Exercise goal: Ignore the pictures in the data below and set down exactly the lines from its first line through the line containing "Nevertheless, Earl Zindars’s".
======== Provided material ========
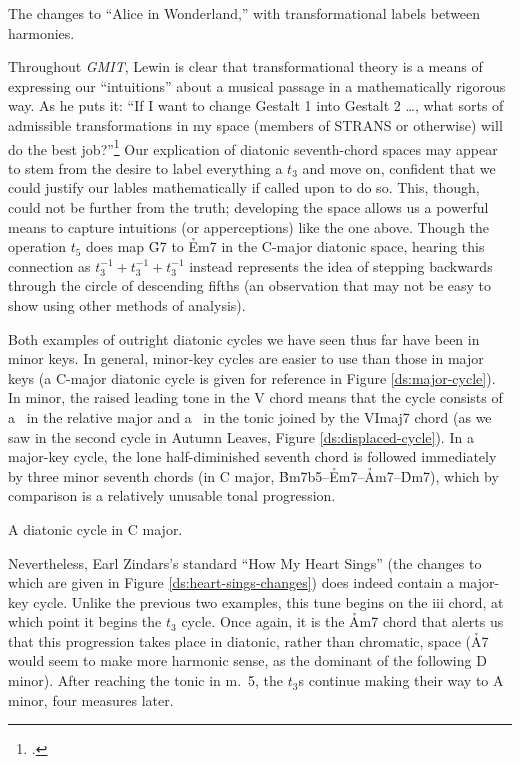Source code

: \documentclass[diss]{subfiles}
\begin{document}
\figBeg[h!btp]
  \caption{The changes to “Alice in Wonderland,” with transformational labels
  between harmonies.}
  \label{ds:wonderland-transformations}
\figEnd

Throughout \emph{GMIT}, Lewin is clear that transformational theory is a means
of expressing our “intuitions” about a musical passage in a mathematically
rigorous way. As he puts it: “If I want to change Gestalt 1 into
Gestalt 2 \ldots, what sorts of admissible transformations in my space
(members of STRANS or otherwise) will do the best
job?”\footcite[159]{lewin:gmit} Our explication of diatonic seventh-chord
spaces may appear to stem from the desire to label everything a $t_3$ and move
on, confident that we could justify our lables mathematically if called upon
to do so. This, though, could not be further from the truth; developing the
space allows us a powerful means to capture intuitions (or apperceptions) like
the one above. Though the operation $t_5$ does map \h{G7} to \h{Em7} in the
C-major diatonic space, hearing this connection as $t_3^{-1} + t_3^{-1} +
t_3^{-1}$ instead represents the idea of stepping backwards through the circle
of descending fifths (an observation that may not be easy to show using other
methods of analysis).

Both examples of outright diatonic cycles we have seen thus far have been in
minor keys. In general, minor-key cycles are easier to use than those in major
keys (a C-major diatonic cycle is given for reference in Figure
\ref{ds:major-cycle}). In minor, the raised leading tone in the V chord means
that the cycle consists of a \tfo\ in the relative major and a \tfo\ in the
tonic joined by the VImaj7 chord (as we saw in the second cycle in Autumn
Leaves, Figure \ref{ds:displaced-cycle}). In a major-key cycle, the lone
half-diminished seventh chord is followed immediately by three minor seventh
chords (in C major, \h{Bm7b5}--\h{Em7}--\h{Am7}--\h{Dm7}), which by comparison
is a relatively unusable tonal progression.

\figBeg[htbp]
  \caption{A diatonic cycle in C major.}
  \label{ds:major-cycle}
\figEnd

Nevertheless, Earl Zindars’s standard “How My Heart Sings” (the changes to
which are given in Figure \ref{ds:heart-sings-changes}) does indeed contain a
major-key cycle. Unlike the previous two examples, this tune begins
on the iii chord, at which point it begins the $t_3$ cycle. Once again, it is
the \h{Am7} chord that alerts us that this progression takes place in
diatonic, rather than chromatic, space (\h{A7} would seem to make more
harmonic sense, as the dominant of the following D minor). After reaching the
tonic in m.~5, the $t_3$s continue making their way to A minor, four measures
later.
\end{document}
========
Response to the exercise:
Source code

: \documentclass[diss]{subfiles}
\begin{document}
\figBeg[h!btp]
  \caption{The changes to “Alice in Wonderland,” with transformational labels
  between harmonies.}
  \label{ds:wonderland-transformations}
\figEnd

Throughout \emph{GMIT}, Lewin is clear that transformational theory is a means
of expressing our “intuitions” about a musical passage in a mathematically
rigorous way. As he puts it: “If I want to change Gestalt 1 into
Gestalt 2 \ldots, what sorts of admissible transformations in my space
(members of STRANS or otherwise) will do the best
job?”\footcite[159]{lewin:gmit} Our explication of diatonic seventh-chord
spaces may appear to stem from the desire to label everything a $t_3$ and move
on, confident that we could justify our lables mathematically if called upon
to do so. This, though, could not be further from the truth; developing the
space allows us a powerful means to capture intuitions (or apperceptions) like
the one above. Though the operation $t_5$ does map \h{G7} to \h{Em7} in the
C-major diatonic space, hearing this connection as $t_3^{-1} + t_3^{-1} +
t_3^{-1}$ instead represents the idea of stepping backwards through the circle
of descending fifths (an observation that may not be easy to show using other
methods of analysis).

Both examples of outright diatonic cycles we have seen thus far have been in
minor keys. In general, minor-key cycles are easier to use than those in major
keys (a C-major diatonic cycle is given for reference in Figure
\ref{ds:major-cycle}). In minor, the raised leading tone in the V chord means
that the cycle consists of a \tfo\ in the relative major and a \tfo\ in the
tonic joined by the VImaj7 chord (as we saw in the second cycle in Autumn
Leaves, Figure \ref{ds:displaced-cycle}). In a major-key cycle, the lone
half-diminished seventh chord is followed immediately by three minor seventh
chords (in C major, \h{Bm7b5}--\h{Em7}--\h{Am7}--\h{Dm7}), which by comparison
is a relatively unusable tonal progression.

\figBeg[htbp]
  \caption{A diatonic cycle in C major.}
  \label{ds:major-cycle}
\figEnd

Nevertheless, Earl Zindars’s standard “How My Heart Sings” (the changes to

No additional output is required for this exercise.